The congregation, named Nashuva (or “We will return” in Hebrew), is the creation of Naomi Levy, a Conservative rabbi who was among the first women ordained by the Jewish Theological Seminary in the mid-1980s. The 10-person band, which has mostly stayed the same over the congregation’s 14-year lifespan, is a diverse amalgam of cultures and musical traditions, boasting Filipinos, Ethiopian Jews and other Jews and non-Jews from the local community. Levy isn’t a musician by trade, but she sings in the band and helps write the melodies.
Was was quite impressed by the band’s music at the service and approached Levy afterward, telling her that she should record its sound. They became friends and, six months later, Levy and the band found themselves in the famous Apogee Studios in Santa Monica, California.
“I was pretty knocked out by the fact that she took these profound prayers and transferred them in a way that everybody in the room could relate to, and it was a very uplifting evening,” Was told JTA over the phone from Los Angeles.
The result of the Apogee session was “Heaven on Earth: Songs of the Soul,” an album released earlier this month that puts 13 Jewish prayers to a mix of African-inspired world music beats and calming folk melodies. Was and Rolling Stones recording engineer Krish Sharma assisted in the recording, which was mixed by Grammy Award winner Ed Cherney.
In the studio, each song took at most two takes, a testament to how practiced the musicians were. Was invited congregants to lend their voices and fill out the sound, and at times the studio was so full that they had to sit on the floor.
Was, speaking just after completing a lengthy U.S. tour as part of a band backing Grateful Dead guitarist Bob Weir, compared the effects of the music played by Levy’s band with what Weir evokes.

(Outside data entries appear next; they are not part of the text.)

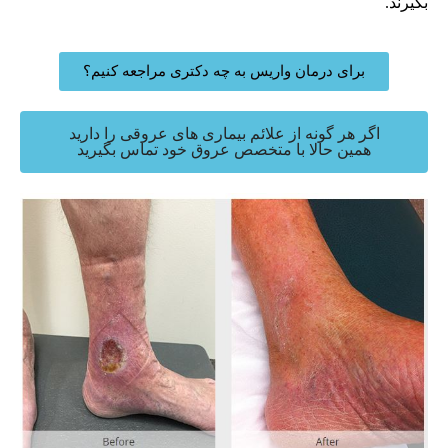
بگیرند.
برای درمان واریس به چه دکتری مراجعه کنیم؟
اگر هر گونه از علائم بیماری های عروقی را دارید
همین حالا با متخصص عروق خود تماس بگیرید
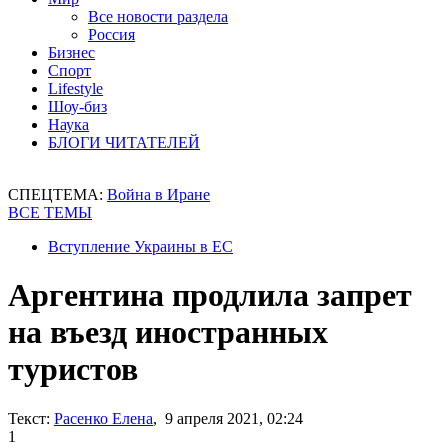
Все новости раздела
Россия
Бизнес
Спорт
Lifestyle
Шоу-биз
Наука
БЛОГИ ЧИТАТЕЛЕЙ
СПЕЦТЕМА:
Война в Иране
ВСЕ ТЕМЫ
Вступление Украины в ЕС
Аргентина продлила запрет
на въезд иностранных
туристов
Текст:
Расенко Елена
, 9 апреля 2021, 02:24
1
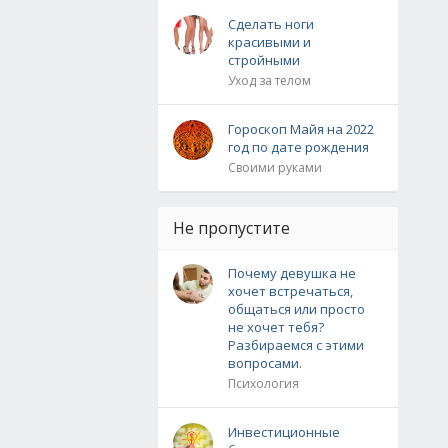
Сделать ноги
красивыми и
стройными
Уход за телом
Гороскоп Майя на 2022
год по дате рождения
Своими руками
Не пропустите
Почему девушка не
хочет встречаться,
общаться или просто
не хочет тебя?
Разбираемся с этими
вопросами.
Психология
Инвестиционные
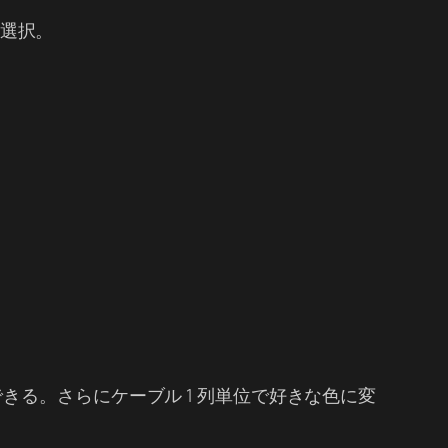
 を選択。
る。さらにケーブル 1 列単位で好きな色に変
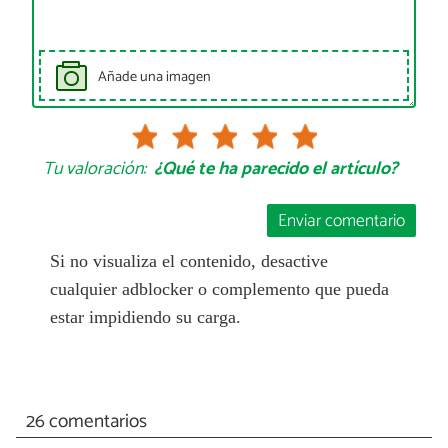
Añade una imagen
Tu valoración:
¿Qué te ha parecido el artículo?
Enviar comentario
Si no visualiza el contenido, desactive
cualquier adblocker o complemento que pueda
estar impidiendo su carga.
26 comentarios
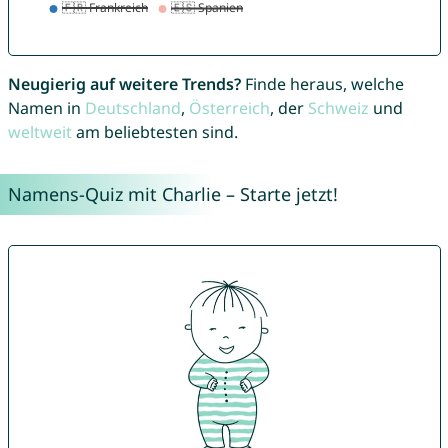
Neugierig auf weitere Trends?
Finde heraus, welche
Namen in
Deutschland
,
Österreich
, der
Schweiz
und
weltweit
am beliebtesten sind.
Namens-Quiz mit Charlie – Starte jetzt!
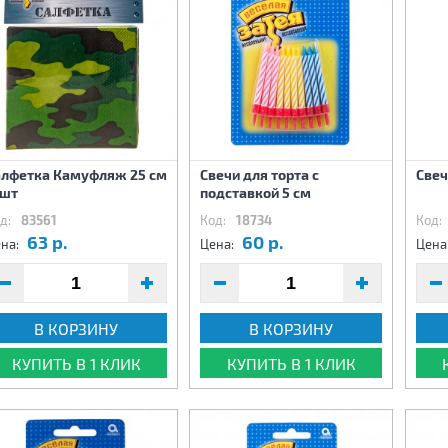
алфетка Камуфляж 25 см
Свечи для торта с
Свеч
2шт
подставкой 5 см
д:
83561
Код:
18734
Код:
63 р.
60 р.
на:
Цена:
Цена
В КОРЗИНУ
В КОРЗИНУ
КУПИТЬ В 1 КЛИК
КУПИТЬ В 1 КЛИК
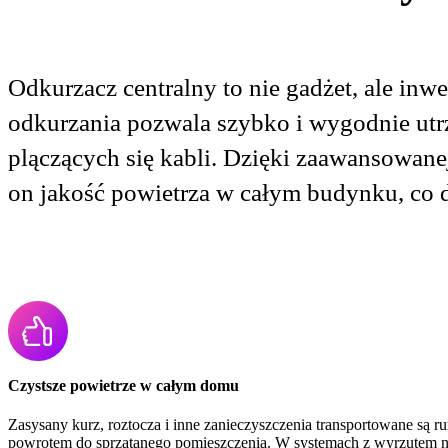
Odkurzacz centralny to nie gadżet, ale inw
odkurzania pozwala szybko i wygodnie utrz
plączących się kabli. Dzięki zaawansowanej
on jakość powietrza w całym budynku, co d
Czystsze powietrze w całym domu
Zasysany kurz, roztocza i inne zanieczyszczenia transportowane są 
powrotem do sprzątanego pomieszczenia. W systemach z wyrzutem na 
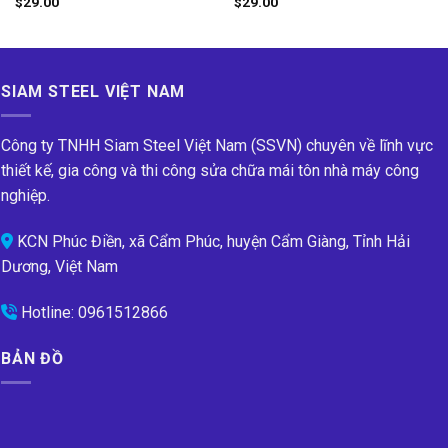
$
29.00
$
29.00
Rated
Rated
4.50
4.00
out
out of 5
of 5
SIAM STEEL VIỆT NAM
Công ty TNHH Siam Steel Việt Nam (SSVN) chuyên về lĩnh vực
thiết kế, gia công và thi công sửa chữa mái tôn nhà máy công
nghiệp.
KCN Phúc Điền, xã Cẩm Phúc, huyện Cẩm Giàng, Tỉnh Hải
Dương, Việt Nam
Hotline:
0961512866
BẢN ĐỒ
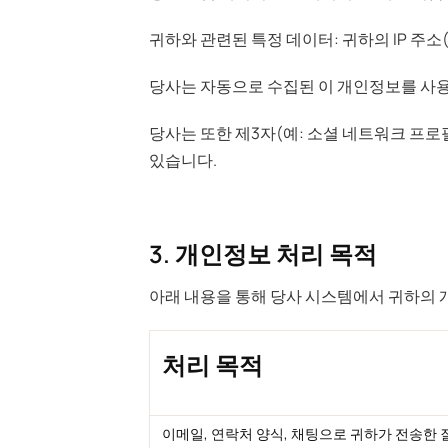
귀하와 관련된 특정 데이터: 귀하의 IP 주소
당사는 자동으로 수집된 이 개인정보를 사용
당사는 또한 제3자(예: 소셜 네트워크 프
있습니다.
3. 개인정보 처리 목적
아래 내용을 통해 당사 시스템에서 귀하의 
처리 목적
이메일, 연락처 양식, 채팅으로 귀하가 전송한 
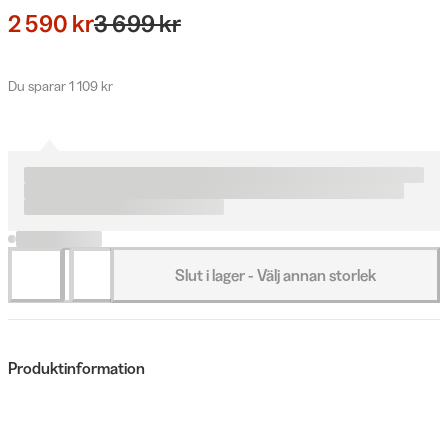
2 590 kr
3 699 kr
Du sparar 1 109 kr
Slut i lager - Välj annan storlek
Produktinformation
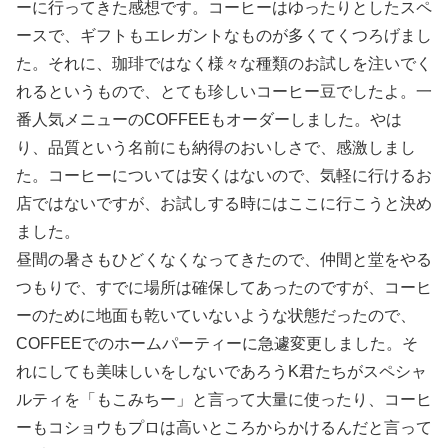
ーに行ってきた感想です。コーヒーはゆったりとしたスペ
ースで、ギフトもエレガントなものが多くてくつろげまし
た。それに、珈琲ではなく様々な種類のお試しを注いでく
れるというもので、とても珍しいコーヒー豆でしたよ。一
番人気メニューのCOFFEEもオーダーしました。やは
り、品質という名前にも納得のおいしさで、感激しまし
た。コーヒーについては安くはないので、気軽に行けるお
店ではないですが、お試しする時にはここに行こうと決め
ました。
昼間の暑さもひどくなくなってきたので、仲間と堂をやる
つもりで、すでに場所は確保してあったのですが、コーヒ
ーのために地面も乾いていないような状態だったので、
COFFEEでのホームパーティーに急遽変更しました。そ
れにしても美味しいをしないであろうK君たちがスペシャ
ルティを「もこみちー」と言って大量に使ったり、コーヒ
ーもコショウもプロは高いところからかけるんだと言って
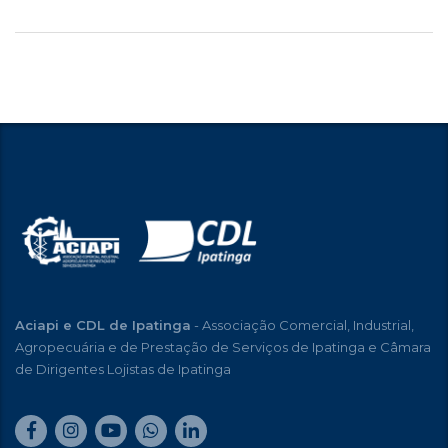
Aciapi e CDL de Ipatinga
- Associação Comercial, Industrial,
Agropecuária e de Prestação de Serviços de Ipatinga e Câmara
de Dirigentes Lojistas de Ipatinga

He described the feelings that Weir would produce when playing the Dead’s classic song “Ripple” during encores — Was could see members of the audience crying and hugging.
“I thought Naomi was doing the same things with these prayers that had been around forever,” Was said. “She made them resonant in a really relevant way, which is not a small feat.”
The Nashuva band’s music is full of big, catchy melodies, which Levy said is part of the congregation’s larger goal of attracting unaffiliated Jews who don’t realize they are yearning for spiritual fulfillment. When Levy worked previously as a rabbi at a Conservative synagogue in Venice Beach, she’d see many stragglers poke their heads in to Saturday morning services but leave after a few minutes.
“I found myself more and more drawn to the Jewish outsider, I wanted to learn what they were about and how to reach them,” she said. “They haven’t found God or a soulful experience in synagogue. They find it in yoga class or at their zen center, but they haven’t found it in Judaism.”
Now Nashuva, which relies on volunteer help and grassroots donations, draws about 400 people at the monthly services and streams High Holiday programs to 70,000 around the globe.
Was’ father, Bill Fagenson, who passed away earlier this year, was among Nashuva’s biggest fans. Was said his father became less interested in Judaism as Was grew up, but Nashuva’s message spoke to him, and he had a late-in-life return to the fold.
Thus Was post-bar mitzvah wasn’t exposed to much of any Jewish life. But he received a great musical education growing up near Detroit in the ’60s, which attracted all kinds of musical legacies thanks to its auto factories. Workers from all backgrounds migrated up to work in the factories and brought their favorite genres with them — from blues to jazz to country western.
In 1979, Was and his friend David Weiss — a fellow secular Jew — formed Was (Not Was), a quirky band that melded pop, funk and rock and experienced some album chart success by the late ’80s. He built a producing resume at the same time, and by 1994 won the Grammy for producer of the year. (He has won three other Grammys and produced albums by artists ranging from the Rolling Stones to Neil Diamond to former One Direction pop star Niall Horan.)
Was hasn’t exactly returned to religion the same way his father did, but he attends a Nashuva service when he has time in his busy schedule and happens to be in L.A.
“She created a great vibe,” he said of Levy. “And it’s what you try to do with all music, really, is to improve the quality of the listener’s life, help them understand something about life.”